Required action 1: Shift every keypoint value upward by 25, meaning each pixel coordinate and each depth figure, in the lines of the listing starting at the line containing "right knee: (1359, 769, 13)" and ending at the last line of the listing. Give those lines again in full, with all other wording kept as it appears.

Fault Protection for Multiplexers

An aircraft hydraulic system provides an example of fault voltages that result from component failure (Figure 1). In this case, a computerized alarm generator and a cockpit display scan multiple pressure sensors. When a transducer fails and shorts the full aircraft-battery voltage of 28V to its output, damage happens not only to the multiplexers, but also to the downstream alarm and cockpit-display circuitry. Under this fault condition, aircraft engineers, of course, want to avoid component damage, regardless of whether the multiplexers have power. But they also want to ensure that pilots can continue to accurately read the measured pressure and hear the alarms that the working pressure transducers generate. Further, in the event that the alarm or the cockpit-display circuitry loses power, the circuitry that still has power must continue to properly read the hydraulic pressure. Aircraft engineers impose this latter condition to not only improve flight safety, but also to allow accurate readings during maintenance-when power to any component can be on or off at random.


Figure 1. An aircraft hydraulic system illustrates the need for fault protection. A short circuit through a pressure sensor can cause 28V to come into direct contact with the multiplexers.

When the circuit or system subjects a standard multiplexer to this 28V fault voltage, the multiplexer not only incurs damage, it also passes the high voltage to the nonfaulted side of the multiplexer. Also, when a fault appears at an off channel, current injects into the substrate of the multiplexer, rendering the on channel inaccurate. Finally, when you remove power to one of the multiplexers, the multiplexer loads the signals from the sensors.

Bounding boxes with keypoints
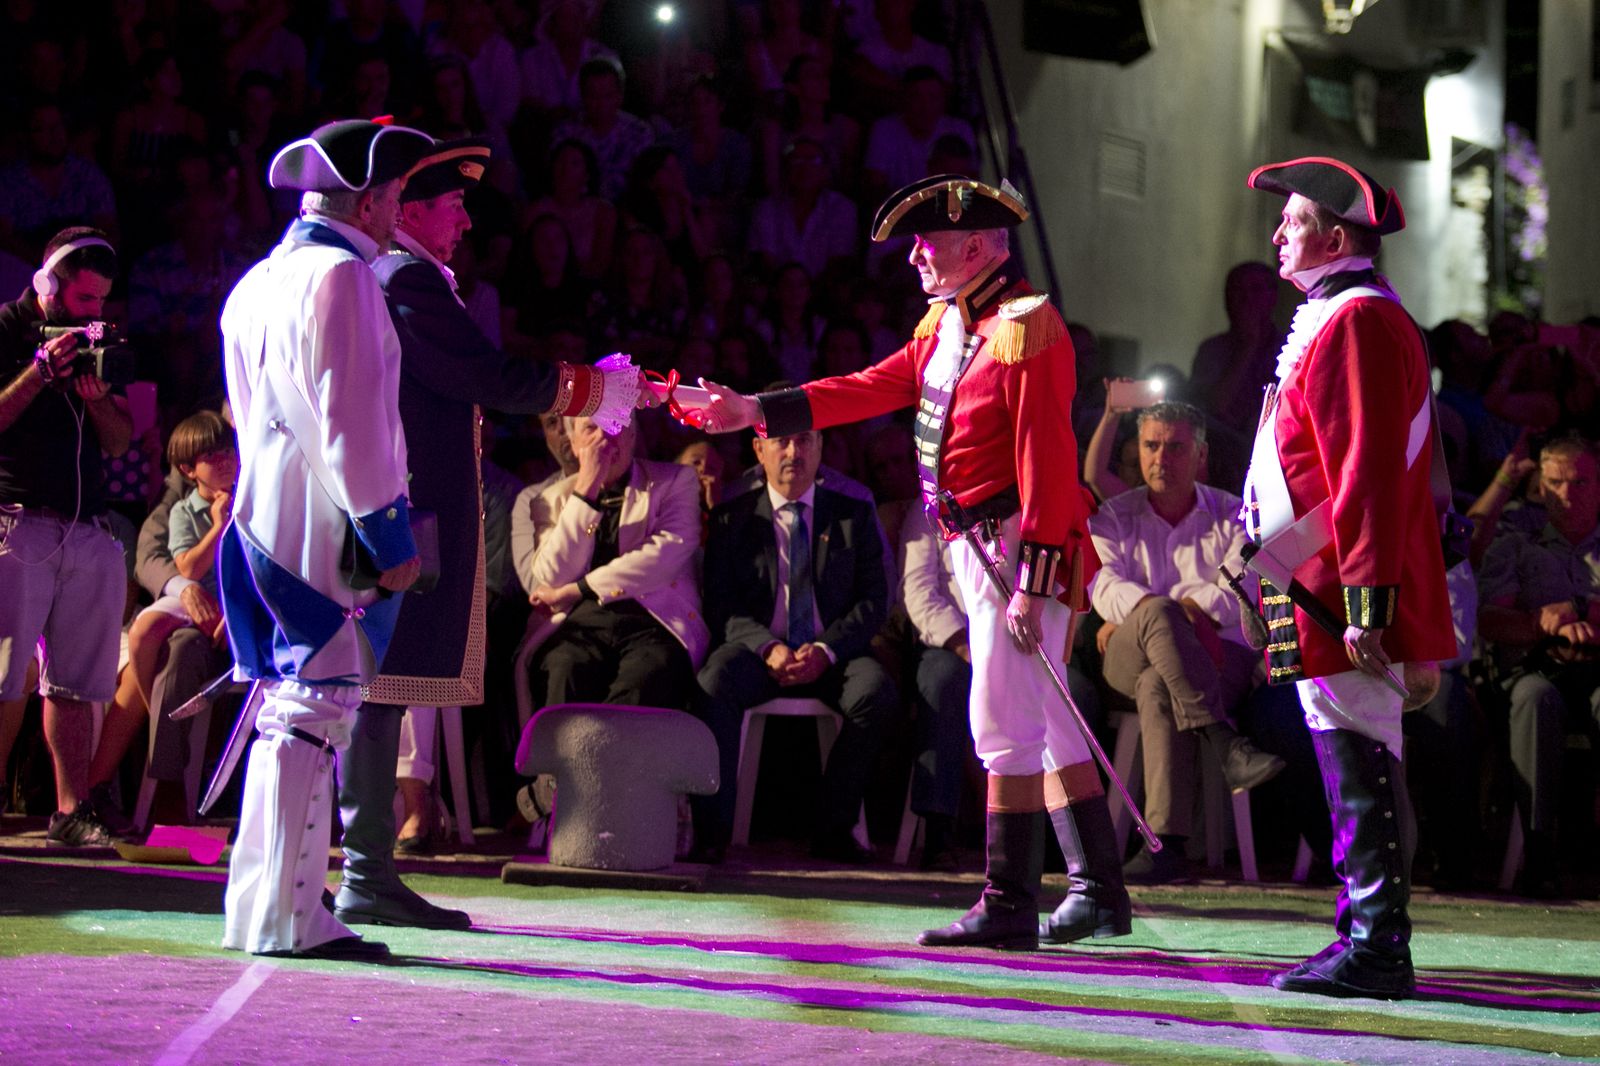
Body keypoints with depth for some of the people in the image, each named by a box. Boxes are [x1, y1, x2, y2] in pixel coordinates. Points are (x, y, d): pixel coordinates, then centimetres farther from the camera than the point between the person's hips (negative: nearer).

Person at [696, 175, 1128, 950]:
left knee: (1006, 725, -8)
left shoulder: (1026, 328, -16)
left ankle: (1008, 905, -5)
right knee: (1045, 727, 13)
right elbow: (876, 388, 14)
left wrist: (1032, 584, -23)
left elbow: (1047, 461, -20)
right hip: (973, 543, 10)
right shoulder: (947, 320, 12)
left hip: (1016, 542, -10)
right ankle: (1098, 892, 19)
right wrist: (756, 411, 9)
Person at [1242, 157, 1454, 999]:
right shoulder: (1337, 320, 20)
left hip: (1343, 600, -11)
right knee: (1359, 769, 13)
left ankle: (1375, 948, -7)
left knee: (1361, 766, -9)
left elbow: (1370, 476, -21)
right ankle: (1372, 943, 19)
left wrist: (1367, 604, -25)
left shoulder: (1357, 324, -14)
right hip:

Required action 2: According to the passage on fault protection for multiplexers, what voltage does a failed transducer short to its output?

Exercise output 1:
right knee: (1384, 794, 38)
left ankle: (1400, 973, 18)
left knee: (1386, 791, 16)
left elbow: (1395, 501, 4)
right ankle: (1397, 968, 44)
left wrist: (1392, 629, 0)
left shoulder: (1382, 349, 11)
right hip:

Exercise output 2: The full aircraft-battery voltage of 28V.